The speech–well delivered by a confident, accessible, smiling candidate–helped to draw a clear distinction between the choice we have in November. And it isn’t about Palin, specifically, but about what her ticket stands for.
Change for them means making a U-turn and going back to the 50’s. The speech was very backwards looking, to the “good ole days” of some idyllic and perhaps mythical small town America. Where people are homogeneous (but not homos), where nostalgia and the familiar trump intellectual curiosity, and where we need to run back to the cocoon rather than boldly face the challenges of health care, the environment, education and globalization.
Backwards to when diplomacy means that the U.S.A., U.S.A., U.S.A. (chant it with me like its 1980) plays nuclear games of chicken with our enemies, and globalization means that everyone oversees wants an American car and the imports from Japan are cheesy.
Where small towns are filled with honest, sincere dignified people who are somehow immune to a failing economy, the mortgage crisis, and the false prospect that cutting taxes for the wealthiest will make us all better off, even if that leaves state coffers empty without money for infrastructure projects and public safety (can you say levies?) and with gimmicks to improve education.
When the natural resources of this great planet were seen as infinite, and frontier settlers were the masters, taking whatever they wanted and moving on when the land was depleted or destroyed because it was their right. In contrast to the people already in this country that the settlers displaced. People who were stewards for the land, the water, the air, the animals and plants.
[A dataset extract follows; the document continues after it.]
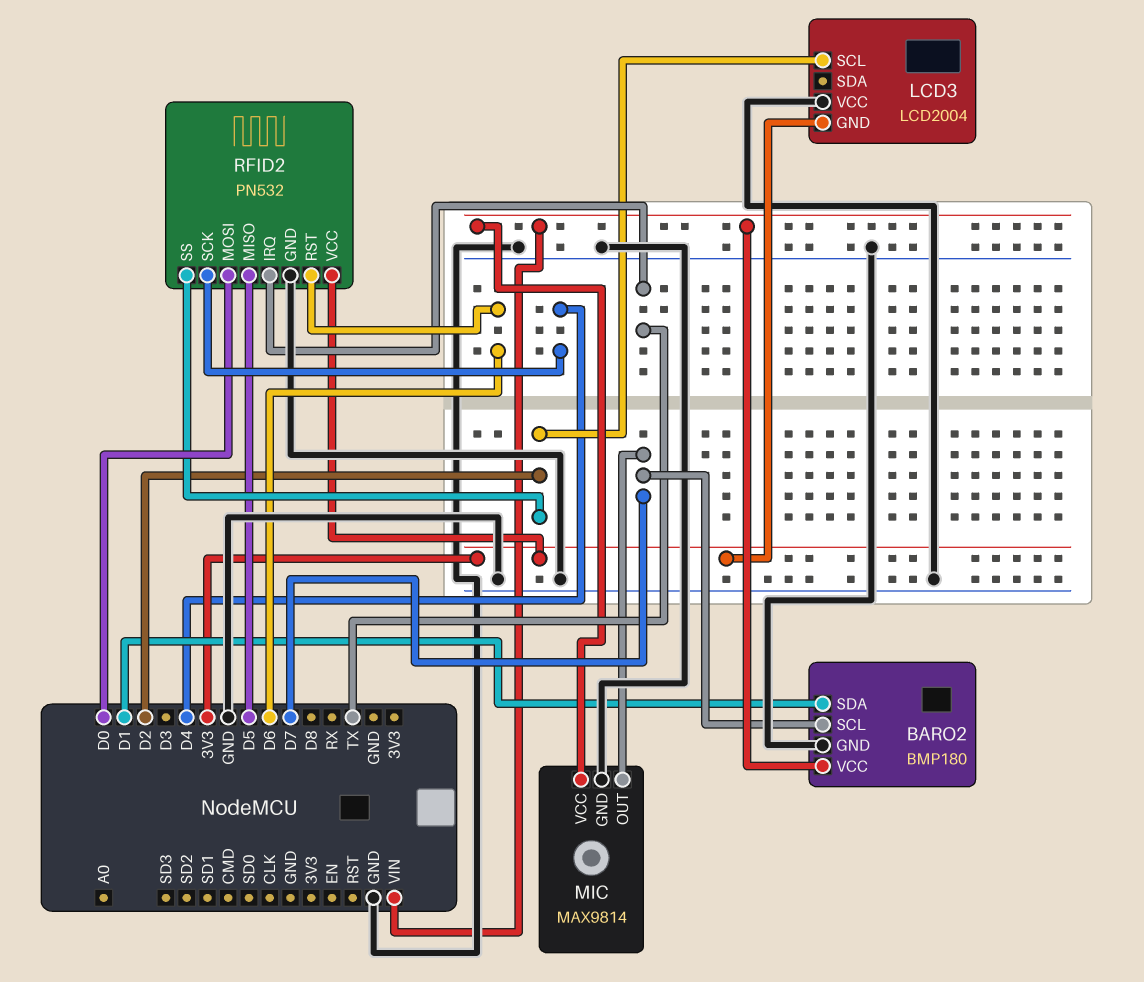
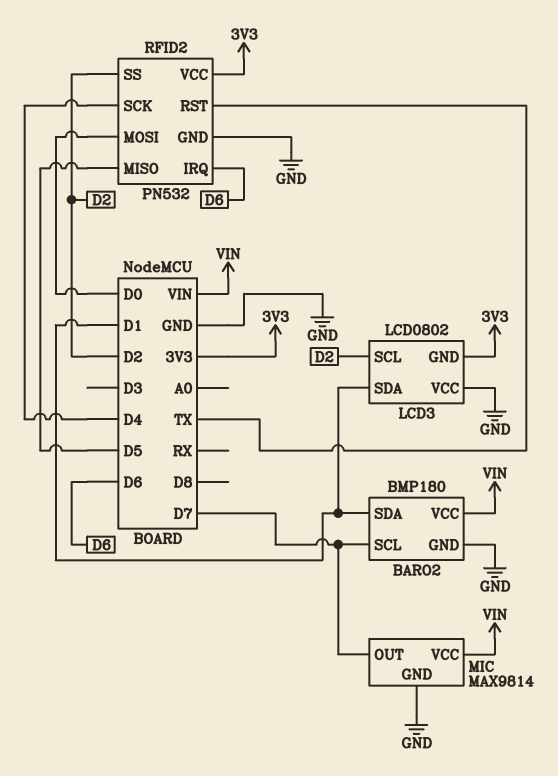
LCD3: LCD2004 -> LCD0802
LCD3 pin SDA: none -> D1
RFID2 pin IRQ: TX -> D6
RFID2 pin RST: D6 -> TX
I watched Gov. Palin’s speech–and within the context of the Republican Convention–felt like she saw the best times were behind us. Simpler times. Times that needed to be protected from the future.
And her reiteration of wedge issues in the guise of small town values–guns, abortion, creationism–sets up the old “us against them” no-compromise zone. I appreciated Sen. McCain talking about reaching out across differences to make changes during his acceptance speech, but he really didn’t advocate anything new. And, if his running mate and others making speeches have their way (as they did with his choice for VP), his calls for pragmatic compromise to resolve tough issues will likely disappear.
I used to work in an academic environment with decisions made by “consensus.” What that meant in practice was that anyone could stop an idea by crapping on it. It was a huge challenge to get anything done, make change, see things in a new way, innovate or invent. It was status quo all the time, because there was always someone who knew they could stop change and keep their fiefdoms intact.
So it’s really not about Sarah Palin, who is truly a remarkable person on many levels. I don’t need to think about her, although she helped me to reconcile some ideas that were vexing me.
It’s about the fact that on most issues I absolutely and fundamentally disagree with Sarah Palin and her running mate. And all the distractions that have been fed up by the 24/7 news personalities and Democratic and Republican spinmeisters are just that. Distractions.
So yes, I have been thinking alot about Sarah Palin. And I think that now, I am on the road to recovery.